Hackers exploit SAP NetWeaver bug to deploy Linux Auto-Color malware

Hackers were spotted exploiting a critical SAP NetWeaver vulnerability tracked as CVE-2025-31324 to deploy the Auto-Color Linux malware in a cyberattack on a U.S.-based chemicals company.

Cybersecurity firm Darktrace discovered the attack during an incident response in April 2025, where an investigation revealed that the Auto-Color malware had evolved to include additional advanced evasion tactics.

Darktrace reports that the attack started on April 25, but active exploitation occurred two days later, delivering an ELF (Linux executable) file onto the targeted machine.

The Auto-Color malware was first documented by Palo Alto Networks’ Unit 42 researchers in February 2025, who highlighted its evasive nature and difficulty in eradicating once it has established a foothold on a machine.

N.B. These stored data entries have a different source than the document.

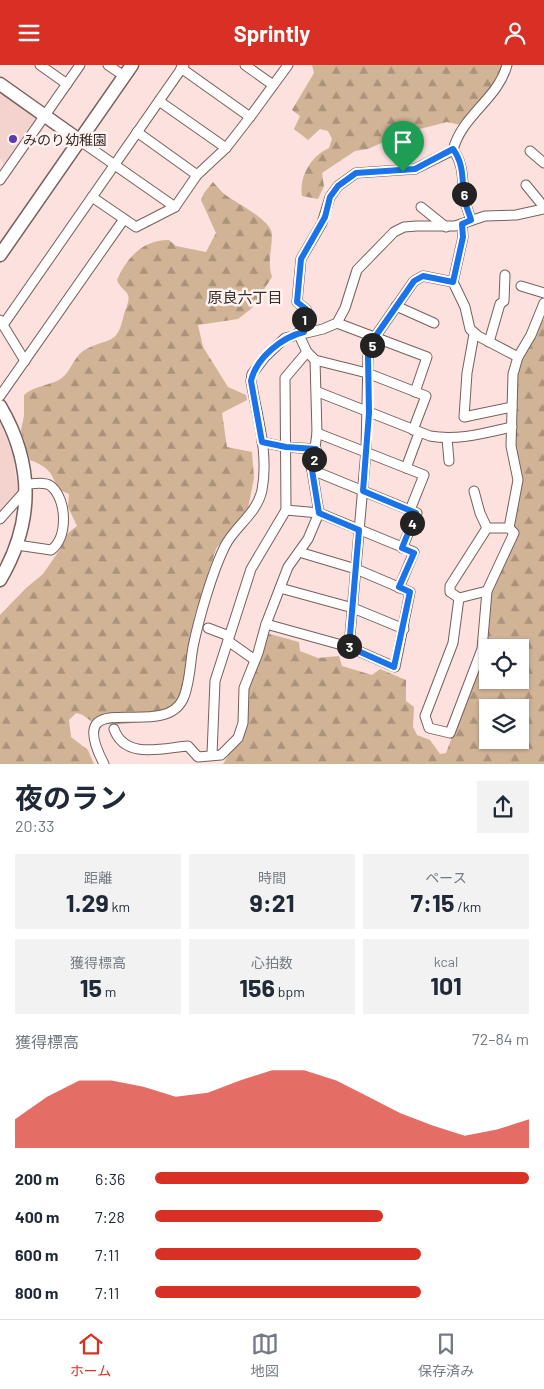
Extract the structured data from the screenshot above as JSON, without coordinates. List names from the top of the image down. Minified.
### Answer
{"districts":["原良六丁目"],"places":["みのり幼稚園"],"page":{"header":"Sprintly","pins":["6","1","5","2","4","3"],"heading":["夜のラン","20:33"],"stats":[["距離","1.29 km"],["時間","9:21"],["ペース","7:15 /km"],["獲得標高","15 m"],["心拍数","156 bpm"],["kcal","101"]],"chart":["獲得標高","72–84 m"],"list":[{"name":"200 m","note":"6:36"},{"name":"400 m","note":"7:28"},{"name":"600 m","note":"7:11"},{"name":"800 m","note":"7:11"}],"tabs":["ホーム","地図","保存済み"]}}
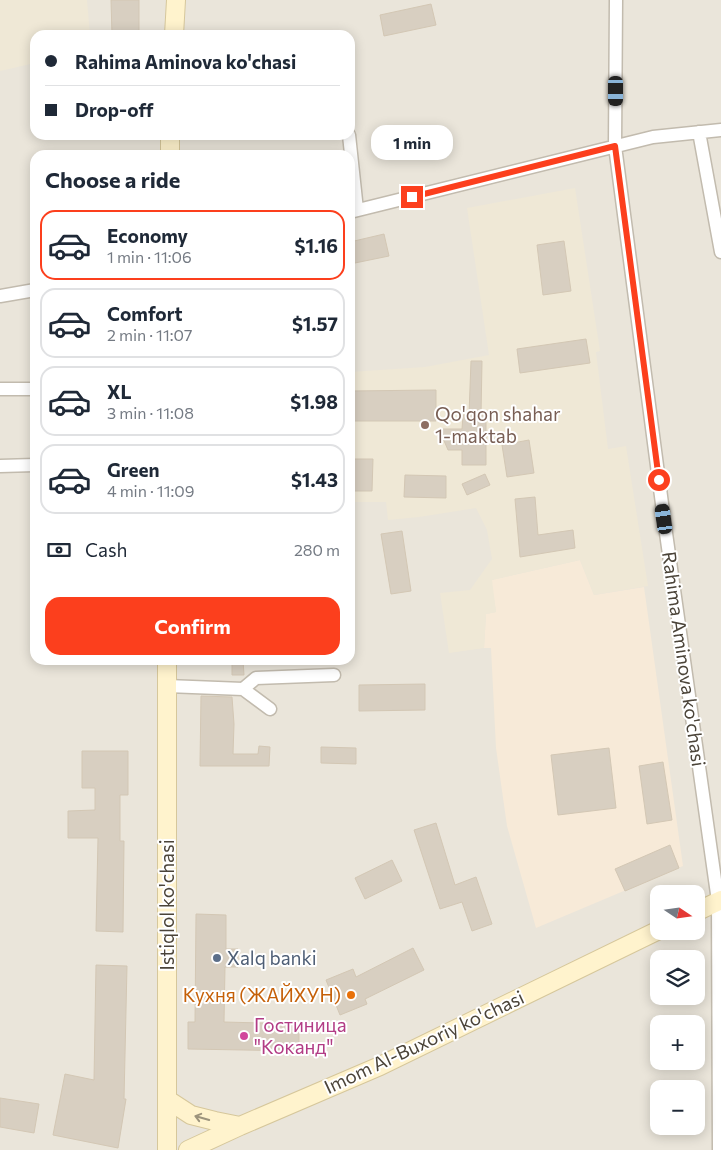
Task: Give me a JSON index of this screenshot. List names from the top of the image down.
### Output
{
  "streets": {
    "main road": ["Istiqlol ko'chasi", "Imom Al-Buxoriy ko'chasi"],
    "street": ["Rahima Aminova ko'chasi"]
  },
  "places": [
    "Qo'qon shahar 1-maktab",
    "Xalq banki",
    "Кухня (ЖАЙХУН)",
    "Гостиница \"Коканд\""
  ],
  "north": "right",
  "page": {
    "banner": ["Rahima Aminova ko'chasi", "Drop-off"],
    "bubble": "1 min",
    "heading": "Choose a ride",
    "list": [
      {
        "name": "Economy",
        "note": "1 min · 11:06",
        "value": "$1.16"
      },
      {
        "name": "Comfort",
        "note": "2 min · 11:07",
        "value": "$1.57"
      },
      {
        "name": "XL",
        "note": "3 min · 11:08",
        "value": "$1.98"
      },
      {
        "name": "Green",
        "note": "4 min · 11:09",
        "value": "$1.43"
      }
    ],
    "pay": ["Cash", "280 m"],
    "buttons": "Confirm",
    "map_buttons": ["+", "−"]
  }
}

The backdoor adjusts its behavior based on the user privilege level it runs from, and uses ‘ld.so.preload’ for stealthy persistence via shared object injection.

Auto-Color features capabilities such as arbitrary command execution, file modification, reverse shell for full remote access, proxy traffic forwarding, and dynamic configuration updating. It also has a rootkit module that hides its malicious activities from security tools.

Unit 42 could not discover the initial infection vector from the attacks it observed, targeting universities and government organizations in North America and Asia.

According to the latest research by Darktrace, the threat actors behind Auto-Color exploit CVE-2025-31324, a critical vulnerability in NetWeaver that allows unauthenticated attackers to upload malicious binaries to achieve remote code execution (RCE).

SAP fixed the flaw in April 2025, while security firms ReliaQuest, Onapsis, and watchTowr reported seeing active exploitation attempts, which culminated only a few days later.

By May, ransomware actors and Chinese state hackers had joined in the exploitation activity, while Mandiant reported unearthing evidence of zero-day exploitation for CVE-2025-31324 since at least mid-March 2025.

Apart from the initial access vector, Darktrace also discovered a new evasion measure implemented on the latest version of Auto-Color.

If Auto-Color cannot connect to its hardcoded Command-and-Control (C2) server, it suppresses most of its malicious behavior. This applies to sandboxed and air-gapped environments, where the malware would appear benign to analysts.

“If the C2 server is unreachable, Auto-Color effectively stalls and refrains from deploying its full malicious functionality, appearing benign to analysts,” explains Darktrace.

“This behavior prevents reverse engineering efforts from uncovering its payloads, credential harvesting mechanisms, or persistence techniques.”

This is added on top of what Unit 42 documented previously, including privilege-aware execution logic, use of benign filenames, hooking libc functions, use of a fake logs directory, C2 connections over TLS, unique hashes for each sample, and the existence of a “kill switch.”

With Auto-Color now actively exploiting CVE-2025-31324, administrators should act quickly to apply the security updates or mitigations provided in the customer-only SAP bulletin.